Originaire de l’ouest de la France, Renaud, un quarantenaire au regard sensible raconte avec une certaine pudeur son histoire. Allez, viens, j’t’emmène…

…Tout va très vite…

Blessé et souvent incompris dans son enfance, petit à petit, Renaud se construit une carapace pour cacher sa colère et la violence qui le tourmente. Il commence sa vie d’adulte en quittant sa province pour Paris où il débute une carrière de commercial. Tout va très vite, à 24 ans il gagne bien sa vie, achète une maison avec la femme qu’il aime et devient père malgré qu’il ne se sente pas prêt.

« J’ai essayé de rentrer dans le rôle du père, mais je voyais bien que j’étais dans le rôle plutôt que dans le ressenti. Je m’occupais beaucoup de lui, mais je ne ressentais rien »

Comme la majorité d’entre nous, ce jeune papa pense qu’il a fait tout ce qu’il fallait quand il le fallait. Seulement, il est bien connu que la vie n’est pas un long fleuve tranquille. Un peu avant d’atteindre la trentaine, sa vie bascule. Il devient père célibataire malgré lui et tombe en profonde dépression. L’enfer lui déroule son tapis noir, qu’il emprunte d’un bon pas. Le burn-out est là. Perdu, désorienté, désemparé, par une situation qu’il ne voulait pas, il perd son boulot, il perd sa place, il perd sa boussole.

…La chute…

Toujours une main tendue vers l’extérieur, l’aide dont il a besoin, c’est au fond de lui-même qu’il la trouvera. La communication avec son fils Tom, s’estompe tous les jours un peu plus face à une relation fusionnelle maternelle très présente. Son fils grandit pendant que lui traverse toutes les difficultés auxquelles un homme blessé et perdu peut se heurter. Il se réfugie dans les bras de substances lui assurant des moments de répit face à l’insupportable situation. Les fantômes du passé sont là et c’est petit à petit qu’il prend conscience du poids de son histoire ainsi que de ses traumatismes. Les passer sous silence l’a presque mené jusqu’ici, au paradis perdu. Alors, il s’éloigne, il prend le large, il part travailler à l’étranger.

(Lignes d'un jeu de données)
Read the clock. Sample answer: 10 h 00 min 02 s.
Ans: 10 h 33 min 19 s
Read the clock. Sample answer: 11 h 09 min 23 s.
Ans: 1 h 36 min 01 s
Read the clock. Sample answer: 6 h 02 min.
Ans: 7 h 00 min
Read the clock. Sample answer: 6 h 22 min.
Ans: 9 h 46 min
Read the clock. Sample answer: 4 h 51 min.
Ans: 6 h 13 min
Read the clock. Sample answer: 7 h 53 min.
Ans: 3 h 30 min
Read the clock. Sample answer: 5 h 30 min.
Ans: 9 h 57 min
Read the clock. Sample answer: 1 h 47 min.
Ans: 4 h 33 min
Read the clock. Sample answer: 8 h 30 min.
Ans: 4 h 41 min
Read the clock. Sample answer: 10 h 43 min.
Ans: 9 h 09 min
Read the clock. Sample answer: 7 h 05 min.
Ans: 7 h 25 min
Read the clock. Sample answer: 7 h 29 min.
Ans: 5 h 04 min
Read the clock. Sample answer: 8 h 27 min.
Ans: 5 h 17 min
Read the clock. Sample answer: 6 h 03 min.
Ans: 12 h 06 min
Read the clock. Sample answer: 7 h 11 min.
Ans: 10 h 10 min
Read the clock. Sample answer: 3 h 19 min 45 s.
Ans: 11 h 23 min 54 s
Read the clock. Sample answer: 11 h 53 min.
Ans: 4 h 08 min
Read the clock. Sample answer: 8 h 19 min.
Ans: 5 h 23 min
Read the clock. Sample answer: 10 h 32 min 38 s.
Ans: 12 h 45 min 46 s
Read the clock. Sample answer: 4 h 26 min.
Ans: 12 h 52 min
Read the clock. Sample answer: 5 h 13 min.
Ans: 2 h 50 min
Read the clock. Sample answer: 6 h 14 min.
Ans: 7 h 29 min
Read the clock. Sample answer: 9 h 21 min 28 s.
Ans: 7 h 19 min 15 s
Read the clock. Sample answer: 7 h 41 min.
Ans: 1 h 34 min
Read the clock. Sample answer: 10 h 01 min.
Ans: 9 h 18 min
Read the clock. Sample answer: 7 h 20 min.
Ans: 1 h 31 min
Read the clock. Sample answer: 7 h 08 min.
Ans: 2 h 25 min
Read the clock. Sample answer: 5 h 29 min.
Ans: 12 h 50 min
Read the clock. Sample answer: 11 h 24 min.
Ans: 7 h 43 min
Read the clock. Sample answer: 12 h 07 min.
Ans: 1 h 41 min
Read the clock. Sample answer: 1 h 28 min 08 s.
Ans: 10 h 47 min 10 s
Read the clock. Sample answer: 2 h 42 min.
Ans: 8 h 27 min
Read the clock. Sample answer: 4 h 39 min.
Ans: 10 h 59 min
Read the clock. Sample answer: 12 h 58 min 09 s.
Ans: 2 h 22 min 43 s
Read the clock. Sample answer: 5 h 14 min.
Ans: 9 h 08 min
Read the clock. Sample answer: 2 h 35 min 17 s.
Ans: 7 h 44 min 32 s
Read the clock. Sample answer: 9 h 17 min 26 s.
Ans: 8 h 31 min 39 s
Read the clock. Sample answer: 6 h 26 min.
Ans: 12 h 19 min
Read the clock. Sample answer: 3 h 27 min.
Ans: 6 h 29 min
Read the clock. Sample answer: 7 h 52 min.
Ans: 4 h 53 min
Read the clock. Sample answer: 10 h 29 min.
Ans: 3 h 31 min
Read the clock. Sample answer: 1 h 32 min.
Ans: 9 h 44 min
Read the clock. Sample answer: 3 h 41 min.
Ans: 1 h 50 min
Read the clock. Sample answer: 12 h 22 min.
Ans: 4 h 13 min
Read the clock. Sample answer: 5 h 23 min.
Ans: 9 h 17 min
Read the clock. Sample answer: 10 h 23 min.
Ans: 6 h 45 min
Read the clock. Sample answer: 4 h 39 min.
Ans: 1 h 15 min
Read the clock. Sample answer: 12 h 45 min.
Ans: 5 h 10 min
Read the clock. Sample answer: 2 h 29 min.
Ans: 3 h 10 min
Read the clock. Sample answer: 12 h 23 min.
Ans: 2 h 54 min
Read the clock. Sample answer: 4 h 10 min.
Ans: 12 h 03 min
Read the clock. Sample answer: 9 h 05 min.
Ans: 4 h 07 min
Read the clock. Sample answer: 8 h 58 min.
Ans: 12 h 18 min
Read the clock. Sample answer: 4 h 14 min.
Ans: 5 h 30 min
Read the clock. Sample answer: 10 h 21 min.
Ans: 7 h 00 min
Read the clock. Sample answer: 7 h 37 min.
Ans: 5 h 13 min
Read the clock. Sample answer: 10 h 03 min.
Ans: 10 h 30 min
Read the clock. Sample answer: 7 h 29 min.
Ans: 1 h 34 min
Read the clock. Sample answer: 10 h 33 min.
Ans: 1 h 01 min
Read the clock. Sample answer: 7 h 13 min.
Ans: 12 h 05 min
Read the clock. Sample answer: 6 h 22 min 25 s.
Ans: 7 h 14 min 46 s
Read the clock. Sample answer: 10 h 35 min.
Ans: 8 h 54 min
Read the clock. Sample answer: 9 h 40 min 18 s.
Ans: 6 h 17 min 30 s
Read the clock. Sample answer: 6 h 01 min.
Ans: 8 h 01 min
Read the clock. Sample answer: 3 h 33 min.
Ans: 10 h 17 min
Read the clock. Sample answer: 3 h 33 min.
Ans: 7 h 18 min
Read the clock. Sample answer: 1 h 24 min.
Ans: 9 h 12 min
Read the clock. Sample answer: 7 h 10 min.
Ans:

• TRAVAIL DEMANDÉ:
A) Recopiez le passage du texte sur l'histoire de Renaud qui commence par "Comme la majorité" et se termine par "perd sa boussole.".
B) Reproduisez à l'identique les lignes des données, en partant de celle qui contient "Read the clock. Sample answer: 12 h 45 min." et en allant jusqu'à la fin des données.

• RÉPONSES COMPLÈTES:
A)
Comme la majorité d’entre nous, ce jeune papa pense qu’il a fait tout ce qu’il fallait quand il le fallait. Seulement, il est bien connu que la vie n’est pas un long fleuve tranquille. Un peu avant d’atteindre la trentaine, sa vie bascule. Il devient père célibataire malgré lui et tombe en profonde dépression. L’enfer lui déroule son tapis noir, qu’il emprunte d’un bon pas. Le burn-out est là. Perdu, désorienté, désemparé, par une situation qu’il ne voulait pas, il perd son boulot, il perd sa place, il perd sa boussole.

B)
Read the clock. Sample answer: 12 h 45 min.
Ans: 5 h 10 min
Read the clock. Sample answer: 2 h 29 min.
Ans: 3 h 10 min
Read the clock. Sample answer: 12 h 23 min.
Ans: 2 h 54 min
Read the clock. Sample answer: 4 h 10 min.
Ans: 12 h 03 min
Read the clock. Sample answer: 9 h 05 min.
Ans: 4 h 07 min
Read the clock. Sample answer: 8 h 58 min.
Ans: 12 h 18 min
Read the clock. Sample answer: 4 h 14 min.
Ans: 5 h 30 min
Read the clock. Sample answer: 10 h 21 min.
Ans: 7 h 00 min
Read the clock. Sample answer: 7 h 37 min.
Ans: 5 h 13 min
Read the clock. Sample answer: 10 h 03 min.
Ans: 10 h 30 min
Read the clock. Sample answer: 7 h 29 min.
Ans: 1 h 34 min
Read the clock. Sample answer: 10 h 33 min.
Ans: 1 h 01 min
Read the clock. Sample answer: 7 h 13 min.
Ans: 12 h 05 min
Read the clock. Sample answer: 6 h 22 min 25 s.
Ans: 7 h 14 min 46 s
Read the clock. Sample answer: 10 h 35 min.
Ans: 8 h 54 min
Read the clock. Sample answer: 9 h 40 min 18 s.
Ans: 6 h 17 min 30 s
Read the clock. Sample answer: 6 h 01 min.
Ans: 8 h 01 min
Read the clock. Sample answer: 3 h 33 min.
Ans: 10 h 17 min
Read the clock. Sample answer: 3 h 33 min.
Ans: 7 h 18 min
Read the clock. Sample answer: 1 h 24 min.
Ans: 9 h 12 min
Read the clock. Sample answer: 7 h 10 min.
Ans:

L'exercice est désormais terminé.